What remains constant from GRAW to GRFS (acronyms FTW) is the Clancy-ness; that uber-military styling so many shooters have since adopted. It almost feels self-parody now, requiring a Masters in Oscar-Mike-ology from the University of 30 Clicks Northwest to keep up. As far as we can tell, bad people are trying to occupy Moscow, except it isn't the Russians because the Cold War is over. It's ultranationalists; and just like Nazis, zombies and aliens, you can shoot ultranationalists all day without upsetting anyone. Phew.
Although the plot is near-unintelligible, it does have you hopping the globe to a variety of regions you don't often get to ruin in shooters. The Nigerian desert, an oil-tanker in the Norwegian Sea, a traffic jam in Peshawar - these are all unusual and spectacular places you'll visit during the campaign. The simple fact that you're not crawling down Fifth Avenue yawning as the Chrysler building explodes makes Future Soldier feel a little different. Each stage looks decent enough, and what they lack in visual polish, they make up for in massive scale. Stages can last for up to an hour at a time and they're filled with opportunities to get creative when you're picking off bad-guys.

As we alluded to before, Future Soldier makes you feel like King Gun.

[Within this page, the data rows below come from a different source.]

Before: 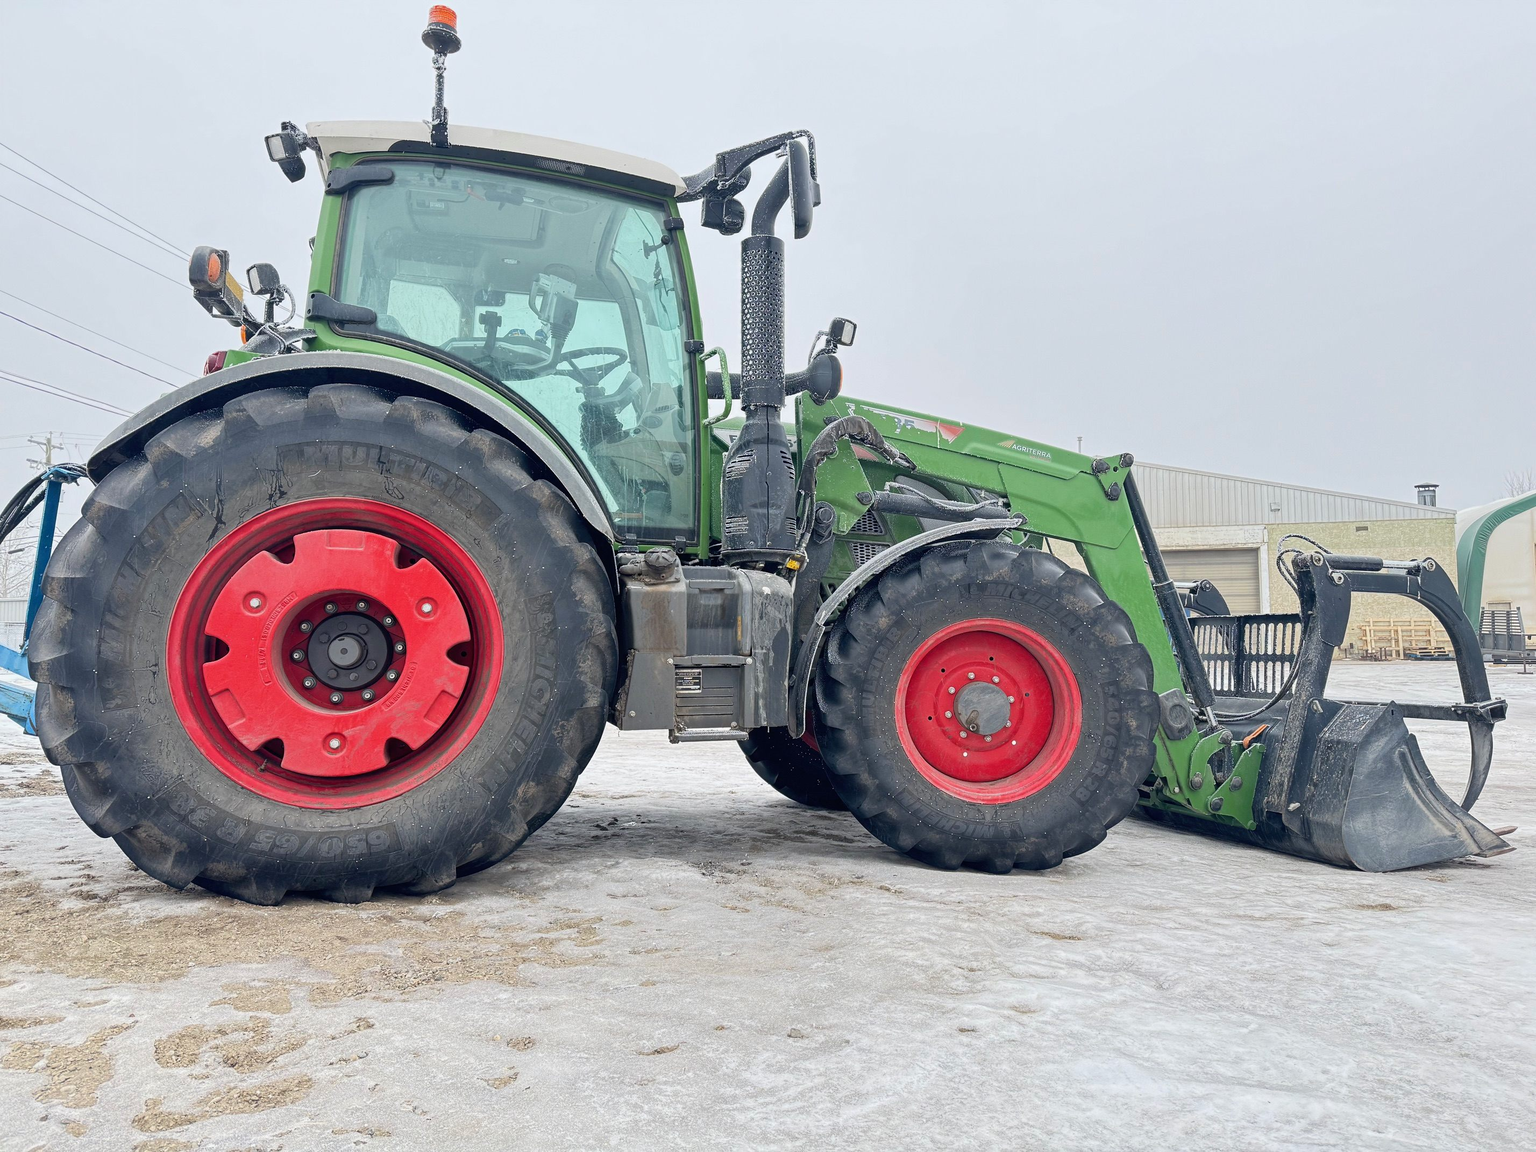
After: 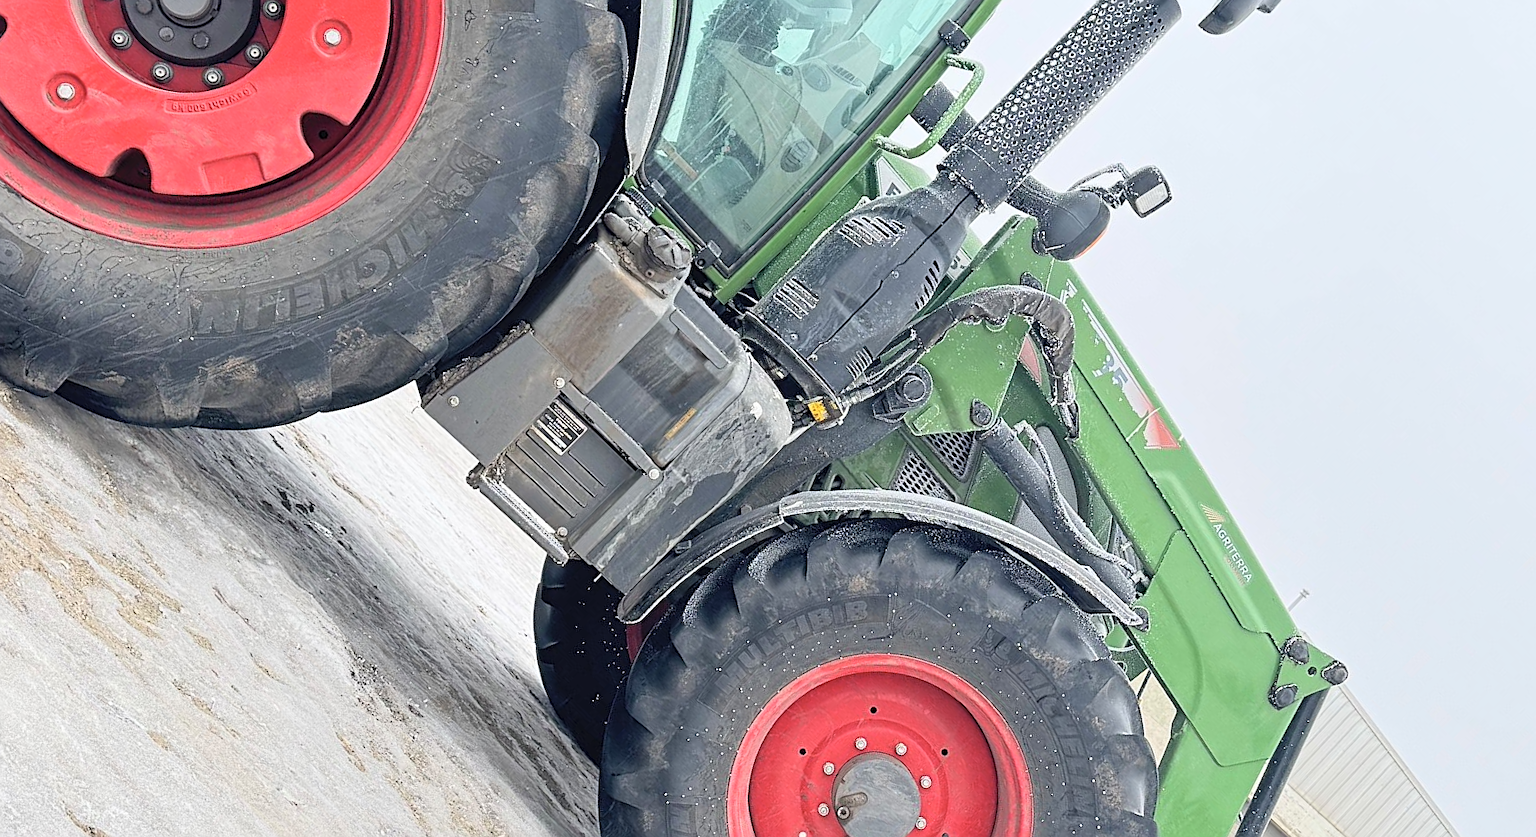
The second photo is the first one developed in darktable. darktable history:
contrast brightness saturation: contrast 0.14, brightness 0.23
sharpen: on, module defaults
crop and rotate: angle -44.31°, top 16.083%, right 0.804%, bottom 11.746%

There's a smoothness to the movement of your soldier thanks to real spec ops hardcase mo-capping and consultation, and it genuinely makes a difference in combat. From opening doors and clearing rooms, to sprinting from cover to cover in open battle, this game feels right. Headshots are brutal, weapons handle genuinely differently when you tinker with them in Gunsmith, and scenery falls apart as you riddle it with bullets. What's more, the tactical side is well implemented and finely balanced. Early levels teach the basics of commanding teammates to take simultaneous shots (you can tag up to four enemies at once before giving the kill order, in some cases completely clearing that area of hostiles), while later stages ask you to consider how many you can pick off quietly - swinging a firefight in your favour - before setting off the alarm. Get it right and you can clear whole levels without ever being spotted.